▶ _Problem to work on_: Repeat every line of the data exactly; the pictures stay out.

──────── Data

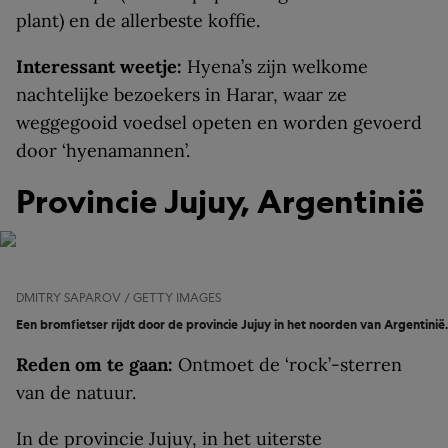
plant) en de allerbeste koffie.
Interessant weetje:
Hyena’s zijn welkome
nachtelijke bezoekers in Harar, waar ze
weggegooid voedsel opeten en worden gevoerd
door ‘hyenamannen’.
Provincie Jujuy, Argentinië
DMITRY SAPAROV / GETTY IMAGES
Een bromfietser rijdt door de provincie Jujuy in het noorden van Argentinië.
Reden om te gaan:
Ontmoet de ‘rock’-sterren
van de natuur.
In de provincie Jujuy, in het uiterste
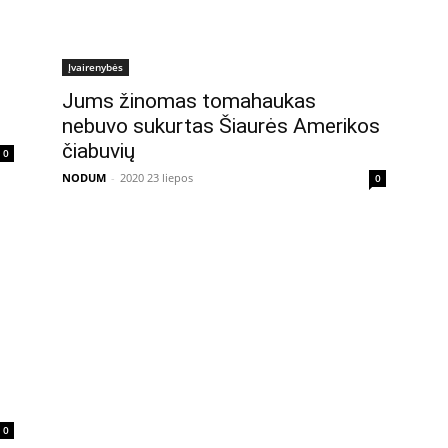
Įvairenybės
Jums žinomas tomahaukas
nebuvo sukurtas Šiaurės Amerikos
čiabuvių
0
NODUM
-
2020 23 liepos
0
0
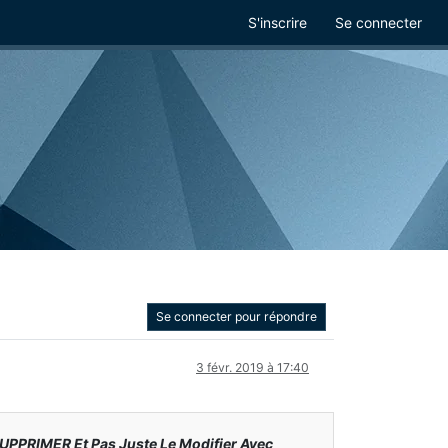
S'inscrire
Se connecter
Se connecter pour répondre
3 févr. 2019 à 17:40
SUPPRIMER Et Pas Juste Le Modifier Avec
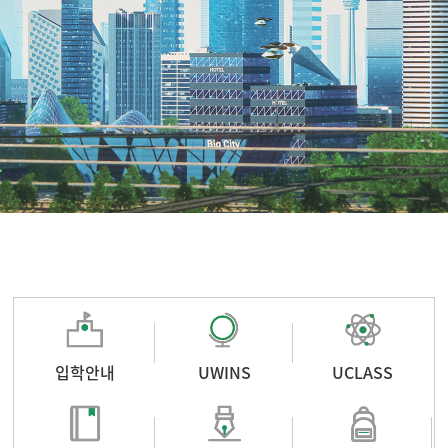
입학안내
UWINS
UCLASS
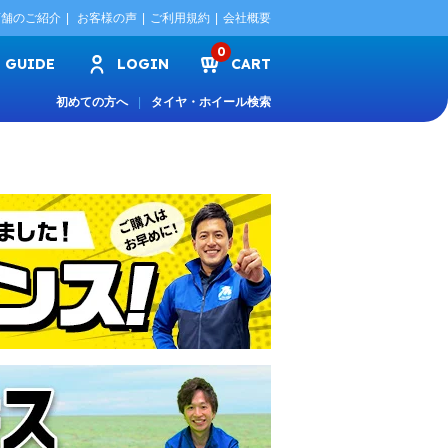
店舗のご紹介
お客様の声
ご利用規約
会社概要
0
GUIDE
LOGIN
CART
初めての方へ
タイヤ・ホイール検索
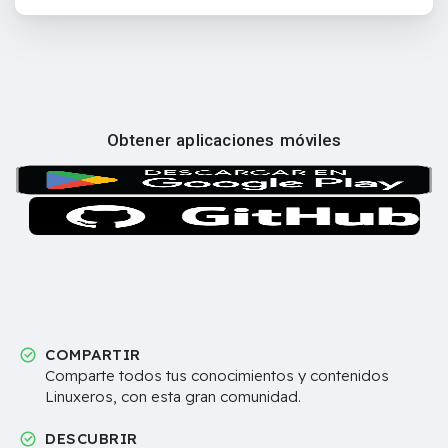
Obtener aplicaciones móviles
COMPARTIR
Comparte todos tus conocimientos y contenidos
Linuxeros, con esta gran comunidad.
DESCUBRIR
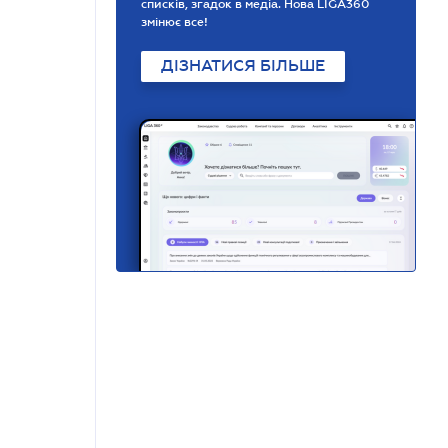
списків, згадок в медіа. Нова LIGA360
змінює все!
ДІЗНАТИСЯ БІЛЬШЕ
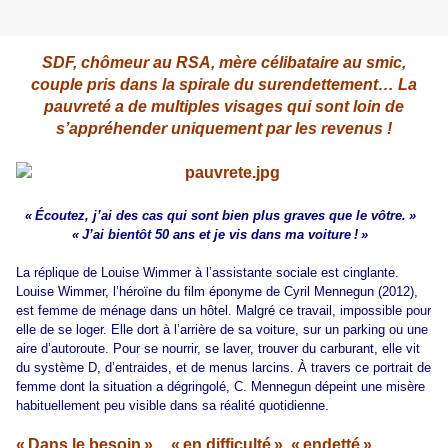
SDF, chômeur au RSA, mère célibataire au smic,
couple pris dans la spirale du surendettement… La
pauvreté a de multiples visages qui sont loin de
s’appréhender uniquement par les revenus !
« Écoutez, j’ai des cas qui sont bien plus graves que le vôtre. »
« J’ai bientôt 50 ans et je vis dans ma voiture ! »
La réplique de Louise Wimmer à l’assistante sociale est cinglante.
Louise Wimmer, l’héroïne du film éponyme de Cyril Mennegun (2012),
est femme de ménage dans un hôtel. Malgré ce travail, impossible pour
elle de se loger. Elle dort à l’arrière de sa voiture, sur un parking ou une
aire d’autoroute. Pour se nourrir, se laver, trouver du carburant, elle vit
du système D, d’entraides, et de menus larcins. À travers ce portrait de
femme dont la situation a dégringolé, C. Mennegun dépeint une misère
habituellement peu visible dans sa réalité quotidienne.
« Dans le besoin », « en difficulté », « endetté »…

────────────────

▶ _Result_:
plant) en de allerbeste koffie.
Interessant weetje:
Hyena’s zijn welkome
nachtelijke bezoekers in Harar, waar ze
weggegooid voedsel opeten en worden gevoerd
door ‘hyenamannen’.
Provincie Jujuy, Argentinië
DMITRY SAPAROV / GETTY IMAGES
Een bromfietser rijdt door de provincie Jujuy in het noorden van Argentinië.
Reden om te gaan:
Ontmoet de ‘rock’-sterren
van de natuur.
In de provincie Jujuy, in het uiterste
Įvairenybės
Jums žinomas tomahaukas
nebuvo sukurtas Šiaurės Amerikos
čiabuvių
0
NODUM
-
2020 23 liepos
0
0
S'inscrire
Se connecter
Se connecter pour répondre
3 févr. 2019 à 17:40
SUPPRIMER Et Pas Juste Le Modifier Avec
입학안내
UWINS
UCLASS
店舗のご紹介
お客様の声
ご利用規約
会社概要
0
GUIDE
LOGIN
CART
初めての方へ
タイヤ・ホイール検索
Obtener aplicaciones móviles
COMPARTIR
Comparte todos tus conocimientos y contenidos
Linuxeros, con esta gran comunidad.
DESCUBRIR
списків, згадок в медіа. Нова LIGA360
змінює все!
ДІЗНАТИСЯ БІЛЬШЕ
SDF, chômeur au RSA, mère célibataire au smic,
couple pris dans la spirale du surendettement… La
pauvreté a de multiples visages qui sont loin de
s’appréhender uniquement par les revenus !
« Écoutez, j’ai des cas qui sont bien plus graves que le vôtre. »
« J’ai bientôt 50 ans et je vis dans ma voiture ! »
La réplique de Louise Wimmer à l’assistante sociale est cinglante.
Louise Wimmer, l’héroïne du film éponyme de Cyril Mennegun (2012),
est femme de ménage dans un hôtel. Malgré ce travail, impossible pour
elle de se loger. Elle dort à l’arrière de sa voiture, sur un parking ou une
aire d’autoroute. Pour se nourrir, se laver, trouver du carburant, elle vit
du système D, d’entraides, et de menus larcins. À travers ce portrait de
femme dont la situation a dégringolé, C. Mennegun dépeint une misère
habituellement peu visible dans sa réalité quotidienne.
« Dans le besoin », « en difficulté », « endetté »…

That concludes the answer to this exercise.